Question
I need to know the formula for figuring out the length of an angle if the known dimensions are the thickness of the stock and the specific angle. For example, if a board is 2.25 thick and you cut a 28 degree angle on it, what would the length of said angle be?
Forum Responses
(Cabinetmaking Forum)
From contributor M:
4.79"
Tan of 28 = 0.532
If stock thickness is 2.25 and there is a 28 degree bevel cut on it, then the dimension perpendicular to the 2.25 thickness, which is at 90 degrees to the thickness, will be 1.196 long.
2.25 x 2.25 = 5.063
1.196 x 1.196 = 1.430
5.063 + 1.430 = 6.493
SQRT of 6.493 = 2.548
I'm betting there is a shortcut with fewer steps.
a=2.25 && thickness
b=28 && degrees
c=length (in this case= 4.79262255)
converting to radians
a / sin((b * pi) / 180) = c
using degrees
a / sin(b) = c
Based on 2.25" square stock, contributor R is correct.
converting to Radians
sqrt((((a * sin((b * pi) / 180)) / sin(((90-b) * pi) / 180))^2) + (a^2)) = c (in this case c=2.54828261)
using degrees
sqrt((a*sin(b)/sin(90-b))^2+a^2)= c
sine 28 = .46947
c= 2.25/.46947
c = 4.79264
or
excell
=SIN(RADIANS(28))
=sum(2.25/cell =sin is in)
So contributor F's using degrees
a / sin(b) = c
is the same if you have a sine function is some calculator or system.

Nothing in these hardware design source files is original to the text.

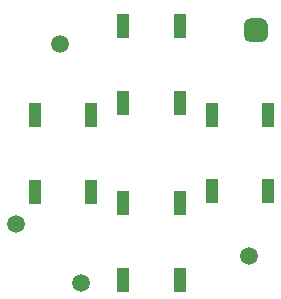
<source format=gbr>
%TF.GenerationSoftware,KiCad,Pcbnew,5.1.9+dfsg1-1*%
%TF.CreationDate,2022-05-26T09:54:06+01:00*%
%TF.ProjectId,ds_lite_clicky_buttons,64735f6c-6974-4655-9f63-6c69636b795f,rev?*%
%TF.SameCoordinates,Original*%
%TF.FileFunction,Soldermask,Top*%
%TF.FilePolarity,Negative*%
%FSLAX46Y46*%
G04 Gerber Fmt 4.6, Leading zero omitted, Abs format (unit mm)*
G04 Created by KiCad (PCBNEW 5.1.9+dfsg1-1) date 2022-05-26 09:54:06*
%MOMM*%
%LPD*%
G01*
G04 APERTURE LIST*
%ADD10R,1.000000X2.000000*%
%ADD11C,1.500000*%
G04 APERTURE END LIST*
D10*
%TO.C,SW4*%
X148188680Y-92298520D03*
X152963880Y-92298520D03*
X152963880Y-98800920D03*
X148188680Y-98800920D03*
%TD*%
%TO.C,SW1*%
X140685520Y-84795360D03*
X145460720Y-84795360D03*
X145460720Y-91297760D03*
X140685520Y-91297760D03*
%TD*%
D11*
%TO.C,R00*%
X135326120Y-86288880D03*
%TD*%
%TO.C,R01*%
X131556760Y-101559360D03*
%TD*%
%TO.C,P00*%
X151323040Y-104297480D03*
%TD*%
%TO.C,P01*%
X137068560Y-106537760D03*
%TD*%
D10*
%TO.C,SW3*%
X140685520Y-99796600D03*
X145460720Y-99796600D03*
X145460720Y-106299000D03*
X140685520Y-106299000D03*
%TD*%
%TO.C,SW2*%
X133177280Y-92303600D03*
X137952480Y-92303600D03*
X137952480Y-98806000D03*
X133177280Y-98806000D03*
%TD*%
%TO.C,GND*%
G36*
G01*
X150902160Y-85645880D02*
X150902160Y-84645880D01*
G75*
G02*
X151402160Y-84145880I500000J0D01*
G01*
X152402160Y-84145880D01*
G75*
G02*
X152902160Y-84645880I0J-500000D01*
G01*
X152902160Y-85645880D01*
G75*
G02*
X152402160Y-86145880I-500000J0D01*
G01*
X151402160Y-86145880D01*
G75*
G02*
X150902160Y-85645880I0J500000D01*
G01*
G37*
%TD*%
M02*

</source>
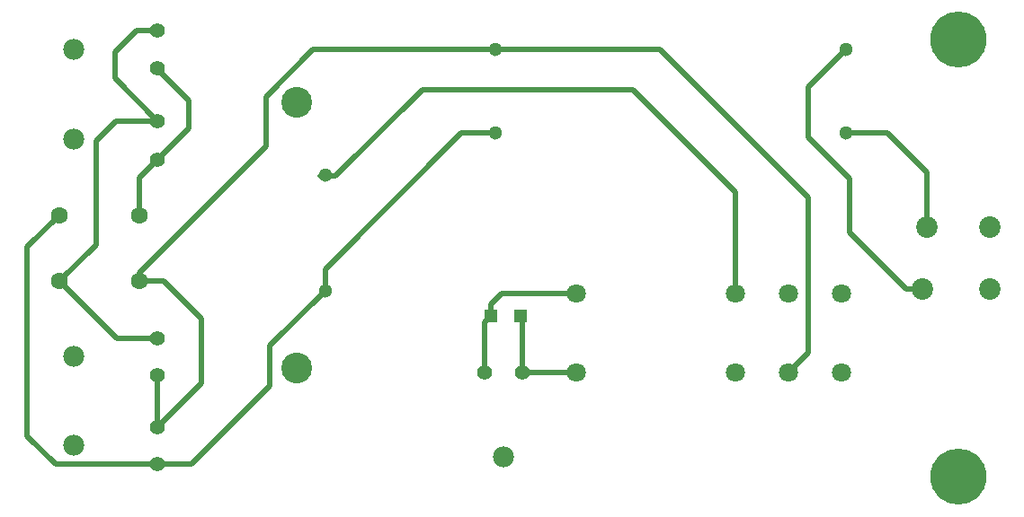
<source format=gbr>
G04 #@! TF.FileFunction,Copper,L1,Top,Signal*
%FSLAX46Y46*%
G04 Gerber Fmt 4.6, Leading zero omitted, Abs format (unit mm)*
G04 Created by KiCad (PCBNEW 4.0.7-e2-6376~58~ubuntu16.04.1) date Tue Feb  6 09:54:39 2018*
%MOMM*%
%LPD*%
G01*
G04 APERTURE LIST*
%ADD10C,0.100000*%
%ADD11C,2.020000*%
%ADD12C,5.280000*%
%ADD13C,1.800000*%
%ADD14R,1.200000X1.200000*%
%ADD15C,1.600000*%
%ADD16C,1.300000*%
%ADD17C,2.900000*%
%ADD18C,1.397000*%
%ADD19C,1.981000*%
%ADD20C,0.508000*%
G04 APERTURE END LIST*
D10*
D11*
X185564000Y-55880000D03*
X186000000Y-50040000D03*
X191850000Y-50040000D03*
X191850000Y-55880000D03*
D12*
X188930000Y-32350000D03*
X188930000Y-73570000D03*
D13*
X172908000Y-56254000D03*
X172908000Y-63754000D03*
X167908000Y-63754000D03*
X152908000Y-63754000D03*
X152908000Y-56254000D03*
X167908000Y-56254000D03*
X177908000Y-63754000D03*
X177908000Y-56254000D03*
D14*
X147704000Y-58420000D03*
X144904000Y-58420000D03*
D15*
X104267000Y-55118000D03*
X111767000Y-55128000D03*
X111760000Y-48895000D03*
X104260000Y-48885000D03*
D16*
X178308000Y-41148000D03*
X145308000Y-41148000D03*
X178308000Y-33274000D03*
X145308000Y-33274000D03*
X129286000Y-56007000D03*
X129286000Y-45107000D03*
D17*
X126616000Y-63320000D03*
X126616000Y-38280000D03*
D18*
X113500000Y-64000000D03*
X113500000Y-60500000D03*
D19*
X105590000Y-62250000D03*
D18*
X113500000Y-43669000D03*
X113500000Y-40000000D03*
D19*
X105590000Y-41750000D03*
D18*
X113500000Y-35000000D03*
X113500000Y-31500000D03*
D19*
X105590000Y-33250000D03*
D18*
X147828000Y-63754000D03*
X144328000Y-63754000D03*
D19*
X146078000Y-71664000D03*
D18*
X113500000Y-72390000D03*
X113500000Y-68890000D03*
D19*
X105590000Y-70640000D03*
D20*
X144328000Y-63754000D02*
X144328000Y-58996000D01*
X144328000Y-58996000D02*
X144904000Y-58420000D01*
X144904000Y-58420000D02*
X144904000Y-57280000D01*
X145930000Y-56254000D02*
X152908000Y-56254000D01*
X144904000Y-57280000D02*
X145930000Y-56254000D01*
X147828000Y-63754000D02*
X147828000Y-58544000D01*
X147828000Y-58544000D02*
X147704000Y-58420000D01*
X147828000Y-63754000D02*
X152908000Y-63754000D01*
X147704000Y-58420000D02*
X147704000Y-58550000D01*
X113500000Y-40000000D02*
X109606000Y-40000000D01*
X107696000Y-51689000D02*
X104267000Y-55118000D01*
X107696000Y-41910000D02*
X107696000Y-51689000D01*
X109606000Y-40000000D02*
X107696000Y-41910000D01*
X113500000Y-60500000D02*
X109649000Y-60500000D01*
X109649000Y-60500000D02*
X104267000Y-55118000D01*
X113500000Y-40000000D02*
X113500000Y-40297000D01*
X113500000Y-31500000D02*
X111502000Y-31500000D01*
X109474000Y-35974000D02*
X113500000Y-40000000D01*
X109474000Y-33528000D02*
X109474000Y-35974000D01*
X111502000Y-31500000D02*
X109474000Y-33528000D01*
X111767000Y-55128000D02*
X111767000Y-54349000D01*
X111767000Y-54349000D02*
X123698000Y-42418000D01*
X128143000Y-33274000D02*
X145308000Y-33274000D01*
X123698000Y-37719000D02*
X128143000Y-33274000D01*
X123698000Y-42418000D02*
X123698000Y-37719000D01*
X111767000Y-55128000D02*
X114056000Y-55128000D01*
X117602000Y-64788000D02*
X113500000Y-68890000D01*
X117602000Y-58674000D02*
X117602000Y-64788000D01*
X114056000Y-55128000D02*
X117602000Y-58674000D01*
X113500000Y-68890000D02*
X113500000Y-64000000D01*
X145308000Y-33274000D02*
X160782000Y-33274000D01*
X160782000Y-33274000D02*
X174752000Y-47244000D01*
X174752000Y-47244000D02*
X174752000Y-61910000D01*
X174752000Y-61910000D02*
X172908000Y-63754000D01*
X111760000Y-48895000D02*
X111760000Y-45409000D01*
X111760000Y-45409000D02*
X113500000Y-43669000D01*
X113500000Y-35000000D02*
X113500000Y-35141000D01*
X113500000Y-35141000D02*
X116459000Y-38100000D01*
X116459000Y-38100000D02*
X116459000Y-40710000D01*
X116459000Y-40710000D02*
X113500000Y-43669000D01*
X113500000Y-72390000D02*
X103886000Y-72390000D01*
X101219000Y-51926000D02*
X104260000Y-48885000D01*
X101219000Y-69723000D02*
X101219000Y-51926000D01*
X103886000Y-72390000D02*
X101219000Y-69723000D01*
X145308000Y-41148000D02*
X142113000Y-41148000D01*
X129286000Y-53975000D02*
X129286000Y-56007000D01*
X142113000Y-41148000D02*
X129286000Y-53975000D01*
X113500000Y-72390000D02*
X116713000Y-72390000D01*
X124079000Y-61214000D02*
X129286000Y-56007000D01*
X124079000Y-65024000D02*
X124079000Y-61214000D01*
X116713000Y-72390000D02*
X124079000Y-65024000D01*
X178308000Y-41148000D02*
X182245000Y-41148000D01*
X186000000Y-44903000D02*
X186000000Y-50040000D01*
X182245000Y-41148000D02*
X186000000Y-44903000D01*
X185564000Y-55880000D02*
X184023000Y-55880000D01*
X174752000Y-36830000D02*
X178308000Y-33274000D01*
X174752000Y-41529000D02*
X174752000Y-36830000D01*
X178689000Y-45466000D02*
X174752000Y-41529000D01*
X178689000Y-50546000D02*
X178689000Y-45466000D01*
X184023000Y-55880000D02*
X178689000Y-50546000D01*
X178308000Y-33274000D02*
X178308000Y-33528000D01*
X128778000Y-45234000D02*
X130280000Y-45234000D01*
X167908000Y-46750000D02*
X167908000Y-56254000D01*
X158242000Y-37084000D02*
X167908000Y-46750000D01*
X138430000Y-37084000D02*
X158242000Y-37084000D01*
X130280000Y-45234000D02*
X138430000Y-37084000D01*
X128778000Y-45234000D02*
X128778000Y-45212000D01*
M02*

</source>
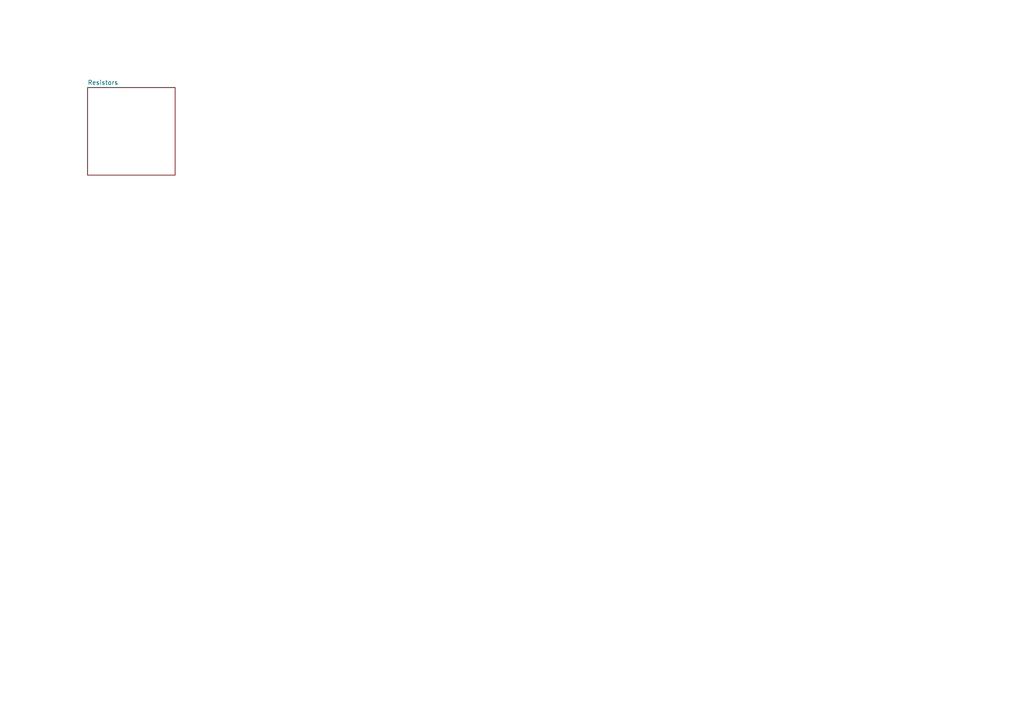
<source format=kicad_sch>
(kicad_sch
	(version 20231120)
	(generator "eeschema")
	(generator_version "8.0")
	(uuid "032b8f2d-5c08-4381-9e3a-c197ca84e3c5")
	(paper "A4")
	(title_block
		(title "Lily KiCad Library test")
		(date "2024-04-17")
		(rev "1")
		(company "LilyTronics")
	)
	(lib_symbols)
	(sheet
		(at 25.4 25.4)
		(size 25.4 25.4)
		(fields_autoplaced yes)
		(stroke
			(width 0.1524)
			(type solid)
		)
		(fill
			(color 0 0 0 0.0000)
		)
		(uuid "83efcd59-a8bf-48a1-9c1b-e7448bc070d0")
		(property "Sheetname" "Resistors"
			(at 25.4 24.6884 0)
			(effects
				(font
					(size 1.27 1.27)
				)
				(justify left bottom)
			)
		)
		(property "Sheetfile" "resistors.kicad_sch"
			(at 25.4 51.3846 0)
			(effects
				(font
					(size 1.27 1.27)
				)
				(justify left top)
				(hide yes)
			)
		)
		(instances
			(project "kicad_lib_test"
				(path "/032b8f2d-5c08-4381-9e3a-c197ca84e3c5"
					(page "2")
				)
			)
		)
	)
	(sheet_instances
		(path "/"
			(page "1")
		)
	)
)
</source>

Some programs assume you are using radians, which can be confusing if you're plugging in degrees. Being able to actually do the math to get the correct answer and check your function is a good thing in my book. When I was in school, we didn't have no fancy smancy calculators - we had to look it up on a chart, and we liked it.
All of those equations can be done by hand if you have charts.
Then, it's the old "solve the triangle" using basic trigonometry. I use the tangent button on the calculator 99% of the time, rather than the sine and cosine buttons. Tangent is the length of the opposite leg of your 28 degree angle (which is what we are looking for) divided by the length of the adjacent angle (which is 2.25).
The old way of finding the tangent of a 28 degree angle was looking at the tables in the back of a math book. Now it can be done very easily on a calculator with trig buttons. Punch in 28, then hit tangent. You should get .5317 (rounded off). This is the tangent of a 28 degree angle, not the length of any triangle leg. Multiply .5317 by 2.25, and you should get 1.196 (rounded off). That is the length of the triangle leg opposite of the 28 degree angle. To check your answer, calculate backwards. Opposite leg length (1.196) divided by adjacent leg length (2.25). You should get .5317. Make your calculator work backwards (push the inverse button or something similar to it) then hit TAN. You should get 28.
I recommend that folks new to using trig practice this until they understand it well. If you want to find the hypotenuse, find the length of your right triangle legs first, then do the a square + b square = c square. Less confusing than using sine and cosine on the calculator.
A couple of monikers to help remember the ratios are: Some Old Horse Caught Another Horse Taking Oats Away (note first letter capitalized SOH CAH TOA or sin = opposite/hypotenuse, cos = adjacent/hypotenuse, tan = opposite/hypotenuse ) or pronounced like a politically incorrect Indian name, SOHCAHTOA—soak-a-toe-a.
2.25 / cos((28 * pi) / 180) = 2.55
or
or for excel:
=cos(RADIANS(28))
=sum(2.25/cell =cosine is in)
or
c$1=2.25 c$2=28
c$3==round(c$1/cos(RADIANS(c$2)),2)
I still ain't buying it. There just can't be that many different ways!
Comment from contributor K:
If you were to cut the angle at 45 degrees, you would multiply 2.25 by 1.5, for the simple fact that 45 is half of 90. Do the percentage formula (28 over 90 is equal to x over 100. Multiply 28 times 100 and divide by 90). It is simple - take it from an exhibit builder. Your answer should be 2.9475".